Model weights result in nan-values for half precision #18

Closed LostGeorge closed 8 months ago

LostGeorge commented 8 months ago

I'm not sure if this is resolvable, but the UNI weights result in nan values when doing training or inference on float16. The following is on a H&E stain image with imagenet normalization:

path = hf_hub_download("MahmoodLab/UNI", filename="pytorch_model.bin")
model = timm.create_model("vit_large_patch16_224", init_values=1e-5, num_classes=0).to(device)

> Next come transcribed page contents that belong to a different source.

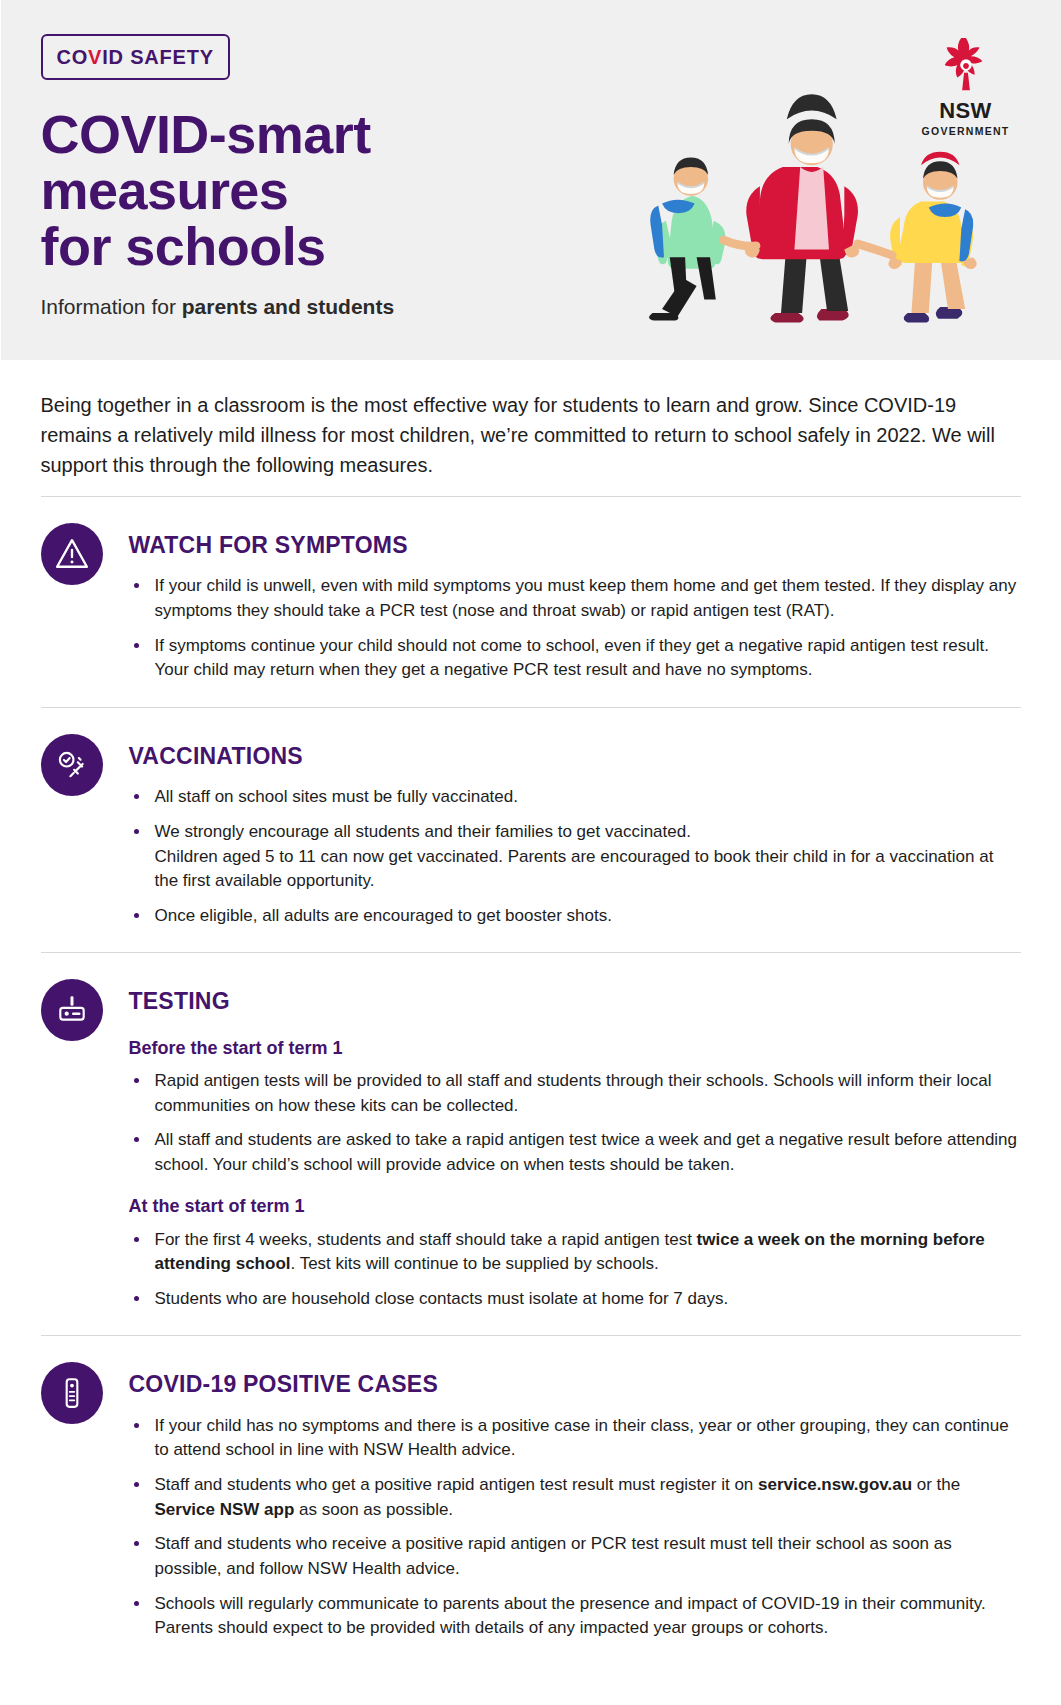COVID SAFETY
COVID-smart
measures
for schools
Information for parents and students
NSW
GOVERNMENT
Being together in a classroom is the most effective way for students to learn and grow. Since COVID-19 remains a relatively mild illness for most children, we’re committed to return to school safely in 2022. We will support this through the following measures.
Watch for symptoms
If your child is unwell, even with mild symptoms you must keep them home and get them tested. If they display any symptoms they should take a PCR test (nose and throat swab) or rapid antigen test (RAT).
If symptoms continue your child should not come to school, even if they get a negative rapid antigen test result. Your child may return when they get a negative PCR test result and have no symptoms.
Vaccinations
All staff on school sites must be fully vaccinated.
We strongly encourage all students and their families to get vaccinated.
Children aged 5 to 11 can now get vaccinated. Parents are encouraged to book their child in for a vaccination at the first available opportunity.
Once eligible, all adults are encouraged to get booster shots.
Testing
Before the start of term 1
Rapid antigen tests will be provided to all staff and students through their schools. Schools will inform their local communities on how these kits can be collected.
All staff and students are asked to take a rapid antigen test twice a week and get a negative result before attending school. Your child’s school will provide advice on when tests should be taken.
At the start of term 1
For the first 4 weeks, students and staff should take a rapid antigen test twice a week on the morning before attending school. Test kits will continue to be supplied by schools.
Students who are household close contacts must isolate at home for 7 days.
COVID-19 positive cases
If your child has no symptoms and there is a positive case in their class, year or other grouping, they can continue to attend school in line with NSW Health advice.
Staff and students who get a positive rapid antigen test result must register it on service.nsw.gov.au or the Service NSW app as soon as possible.
Staff and students who receive a positive rapid antigen or PCR test result must tell their school as soon as possible, and follow NSW Health advice.
Schools will regularly communicate to parents about the presence and impact of COVID-19 in their community. Parents should expect to be provided with details of any impacted year groups or cohorts.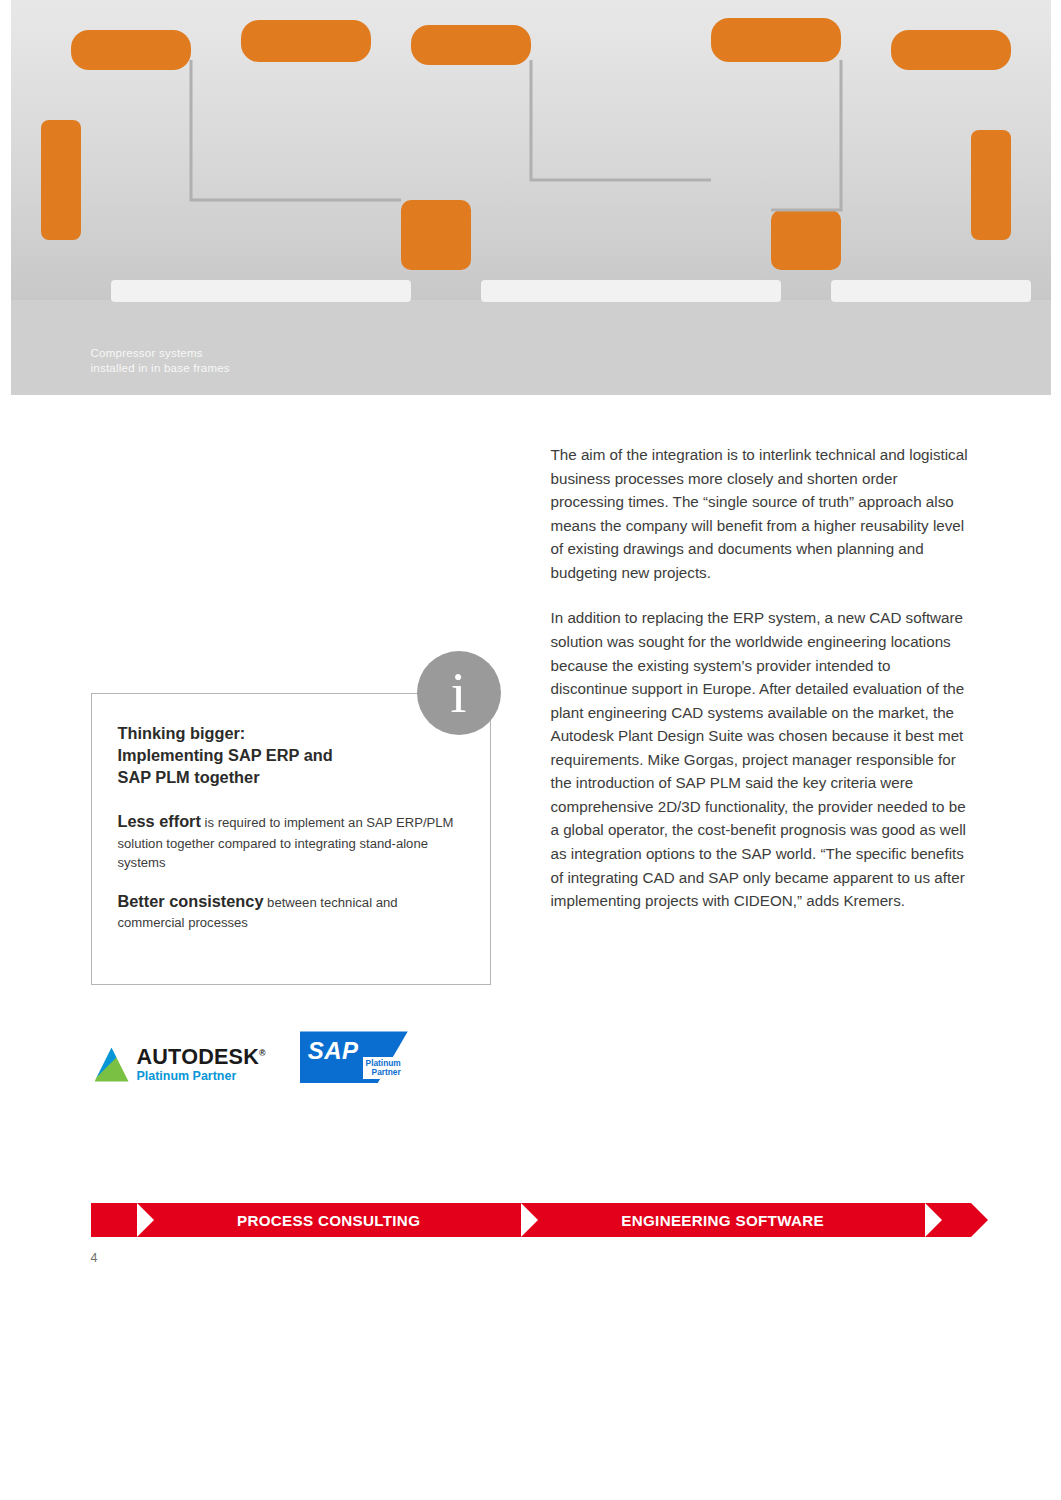Compressor systems
installed in in base frames
i
Thinking bigger:
Implementing SAP ERP and
SAP PLM together
Less effort is required to implement an SAP ERP/PLM solution together compared to integrating stand-alone systems
Better consistency between technical and commercial processes
AUTODESK®
Platinum Partner
SAP
Platinum
Partner
The aim of the integration is to interlink technical and logistical business processes more closely and shorten order processing times. The “single source of truth” approach also means the company will benefit from a higher reusability level of existing drawings and documents when planning and budgeting new projects.
In addition to replacing the ERP system, a new CAD software solution was sought for the worldwide engineering locations because the existing system’s provider intended to discontinue support in Europe. After detailed evaluation of the plant engineering CAD systems available on the market, the Autodesk Plant Design Suite was chosen because it best met requirements. Mike Gorgas, project manager responsible for the introduction of SAP PLM said the key criteria were comprehensive 2D/3D functionality, the provider needed to be a global operator, the cost-benefit prognosis was good as well as integration options to the SAP world. “The specific benefits of integrating CAD and SAP only became apparent to us after implementing projects with CIDEON,” adds Kremers.
PROCESS CONSULTING
ENGINEERING SOFTWARE
4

missing_k, unexpected_k = model.load_state_dict(torch.load(path), strict=False)
print(f'Missing keys: {missing_k}')
print(f'Unexpected keys: {unexpected_k}')

with torch.autocast(device_type='cuda', dtype=torch.float32):
    print(f'float32 output: {model(batch_img)}')
with torch.autocast(device_type='cuda', dtype=torch.float16):
    print(f'float16 output: {model(batch_img)}')

model_imagenet = timm.create_model("vit_large_patch16_224", init_values=1e-5, num_classes=0, pretrained=True).to(device)

with torch.autocast(device_type='cuda', dtype=torch.float32):
    print(f'float32 output: {model_imagenet(batch_img)}')
with torch.autocast(device_type='cuda', dtype=torch.float16):
    print(f'float16 output: {model_imagenet(batch_img)}')

Output: Half-precision works for default ImageNet-pretrain weights but not UNI.

Missing keys: []
Unexpected keys: []
float32 output: tensor([[-0.9344, -0.0447,  2.0671,  ...,  0.1991,  1.0729, -0.1812]],
       device='cuda:0', grad_fn=<SelectBackward0>)
float16 output: tensor([[nan, nan, nan,  ..., nan, nan, nan]], device='cuda:0',
       grad_fn=<SelectBackward0>)
float32 output: tensor([[ 1.3607,  0.1251, -0.2508,  ...,  0.2557, -0.1732,  0.6628]],
       device='cuda:0', grad_fn=<SelectBackward0>)
float16 output: tensor([[ 1.3607,  0.1251, -0.2508,  ...,  0.2557, -0.1732,  0.6628]],
       device='cuda:0', grad_fn=<SelectBackward0>)
LostGeorge commented 8 months ago

Resolved by Updating timm (0.6.12 -> 0.9.2).